Tasks to perform =
• A. Answer these questions using the review exchange:
(i) Which reagents had their specific concentrations added to the methods section?
(ii) Which table was removed in the revised version?
(iii) Which two BioPharma Finder parameters were defined?
• B. Retype the part of the review exchange starting at "Comments 3: Table" and ending at "this specific software.".

Quoted passage =
··········

Response 2: In the revised version, a literature reference has been added to support the general description of the standard operating procedure. Furthermore, we have supplemented the section with the specific concentrations of the reagents used (TCEP, NEM, trypsin, and chymotrypsin) as well as the detailed conditions for enzymatic digestion with trypsin and chymotrypsin (time and temperature). We hope that these additions clarify the methodology and address the reviewer’s concerns.

Comments 3: Table 1 and currently table 5 still not provide any new information.

Response 3: In the revised version, Table 5 has been removed, and the description of the data analysis workflow has been expanded directly in the text. In particular, we have added the definitions of two software-specific parameters of BioPharma Finder that were used for peptide identification in this work, namely the confidence score and the Average Structural Resolution (ASR), to clarify their meaning and role in the analysis, especially for readers who may not be familiar with this specific software.

Comments 4: The results section still needs thorough revision. The first two paragraphs of the subsection- 2.1. Dipeptides with similar, or identical mass - is introduction and 100 ppm mass difference is irrelevant in results section. Also, the remaining paragraph is observation without actual spectra. The authors should provide the actual spectra and indicate the similar ions with their mass errors compared with the figure 1/table 2 fragmentation pattern to pinpoint the discrepancy in peak assignment and fragmentation pattern.

Response 4: The descriptive paragraphs in subsection 2.1 were intended as a necessary introduction to demonstrate that the presented examples originate from real situations encountered by the authors. We understand the reviewer’s concern that such content may not fully fit within the Results section, and therefore the Introduction has been expanded to provide the reader with the appropriate background. In addition, mass spectra have now been included for all examples, showing the m/z range that illustrates the key differences in the fragmentation pattern, thereby pinpointing the discrepancies in peak assignment.

Comments 5: The subsection- “ 2.2. The post-translational modification – you can(‘t) have too many” still difficult to understand. First paragraph is history. Suddenly second paragraph is SARS-CoV-2 spike protein. Subsection 2.1 is about the mAb and 2.2 is about SARS-CoV-2 spike protein and in 2.2 third paragraph is again stated “In the first example,…” which one? What is the source of sequence 5 and 6? The authors should state it in the methods section.

··········

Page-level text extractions
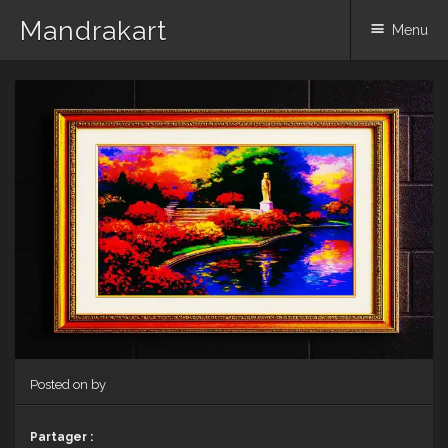
Mandrakart
Menu
Skip to content
Posted on
by
Partager :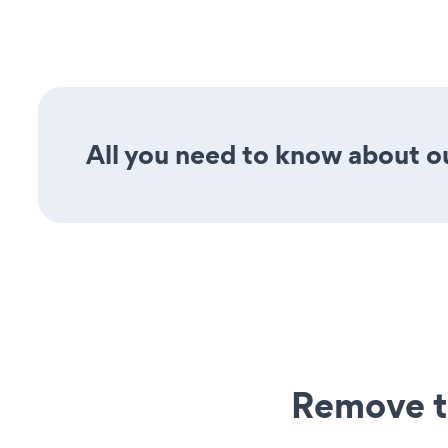
All you need to know about ou
Remove t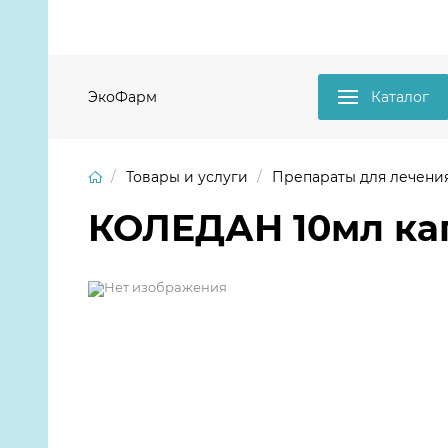
ЭкоФарм
Каталог
Товары и услуги
Препараты для лечени
КОЛЕДАН 10мл кап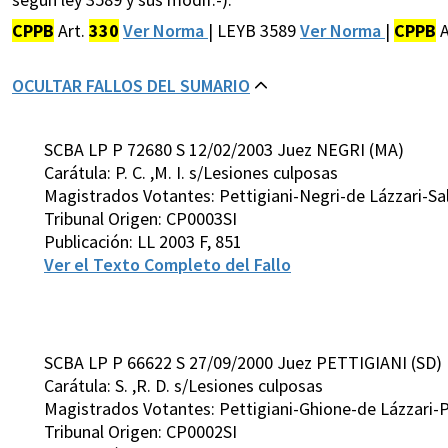
CPPB
Art.
330
Ver Norma
| LEYB 3589
Ver Norma
|
CPPB
A
OCULTAR FALLOS DEL SUMARIO
SCBA LP P 72680 S 12/02/2003 Juez NEGRI (MA)
Carátula: P. C. ,M. I. s/Lesiones culposas
Magistrados Votantes: Pettigiani-Negri-de Lázzari-Sa
Tribunal Origen: CP0003SI
Publicación: LL 2003 F, 851
Ver el Texto Completo del Fallo
SCBA LP P 66622 S 27/09/2000 Juez PETTIGIANI (SD)
Carátula: S. ,R. D. s/Lesiones culposas
Magistrados Votantes: Pettigiani-Ghione-de Lázzari-P
Tribunal Origen: CP0002SI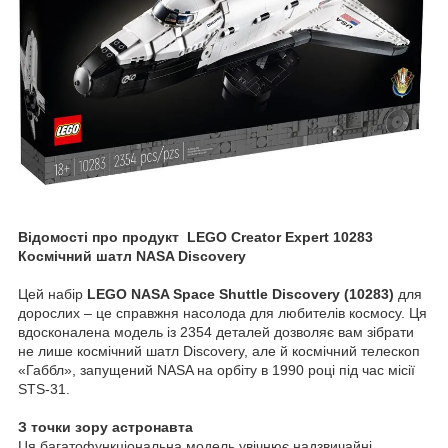
Відомості про продукт
LEGO Creator Expert 10283
Космічний шатл NASA Discovery
Цей набір
LEGO NASA Space Shuttle Discovery (10283)
для
дорослих – це справжня насолода для любителів космосу. Ця
вдосконалена модель із 2354 деталей дозволяє вам зібрати
не лише космічний шатл Discovery, але й космічний телескоп
«Габбл», запущений NASA на орбіту в 1990 році під час місії
STS-31.
З точки зору астронавта
Ця багатофункціональна модель увічнює надзвичайні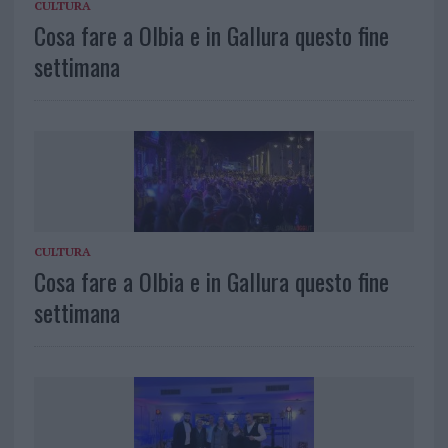
CULTURA
Cosa fare a Olbia e in Gallura questo fine
settimana
CULTURA
Cosa fare a Olbia e in Gallura questo fine
settimana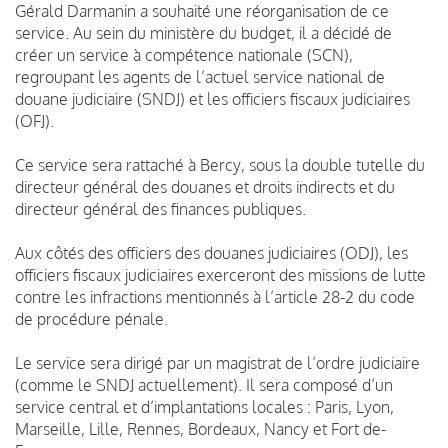
Gérald Darmanin a souhaité une réorganisation de ce
service. Au sein du ministère du budget, il a décidé de
créer un service à compétence nationale (SCN),
regroupant les agents de l’actuel service national de
douane judiciaire (SNDJ) et les officiers fiscaux judiciaires
(OFJ).
Ce service sera rattaché à Bercy, sous la double tutelle du
directeur général des douanes et droits indirects et du
directeur général des finances publiques.
Aux côtés des officiers des douanes judiciaires (ODJ), les
officiers fiscaux judiciaires exerceront des missions de lutte
contre les infractions mentionnés à l’article 28-2 du code
de procédure pénale.
Le service sera dirigé par un magistrat de l’ordre judiciaire
(comme le SNDJ actuellement). Il sera composé d’un
service central et d’implantations locales : Paris, Lyon,
Marseille, Lille, Rennes, Bordeaux, Nancy et Fort de-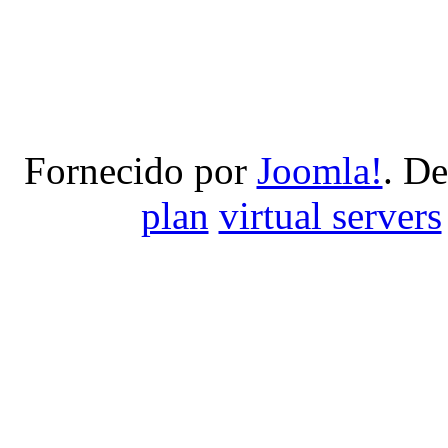
Fornecido por
Joomla!
. D
plan
virtual servers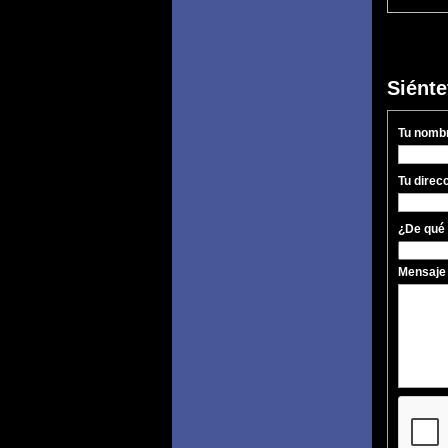
Siénte
Tu nomb
Tu direc
¿De qué 
Mensaj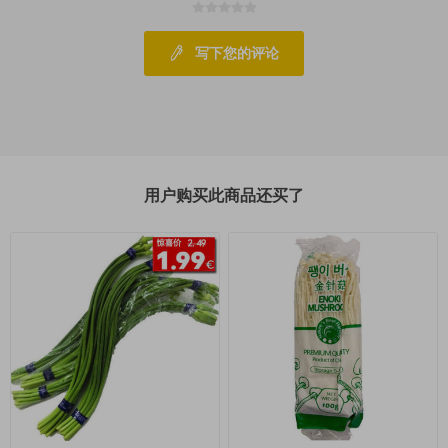
写下您的评论
用户购买此商品还买了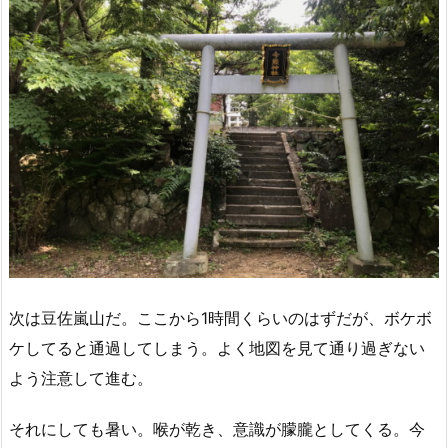
次は豆佐嵐山だ。ここから1時間くらいのはずだが、ボケボ
ケしてると通過してしまう。よく地図を見て通り過ぎない
よう注意して進む。
それにしても暑い。喉が乾き、意識が朦朧としてくる。今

··········

Numbered answers =
• A.
(i) TCEP, NEM, trypsin, and chymotrypsin
(ii) Table 5
(iii) The confidence score and the Average Structural Resolution (ASR)

• B.
Comments 3: Table 1 and currently table 5 still not provide any new information.

Response 3: In the revised version, Table 5 has been removed, and the description of the data analysis workflow has been expanded directly in the text. In particular, we have added the definitions of two software-specific parameters of BioPharma Finder that were used for peptide identification in this work, namely the confidence score and the Average Structural Resolution (ASR), to clarify their meaning and role in the analysis, especially for readers who may not be familiar with this specific software.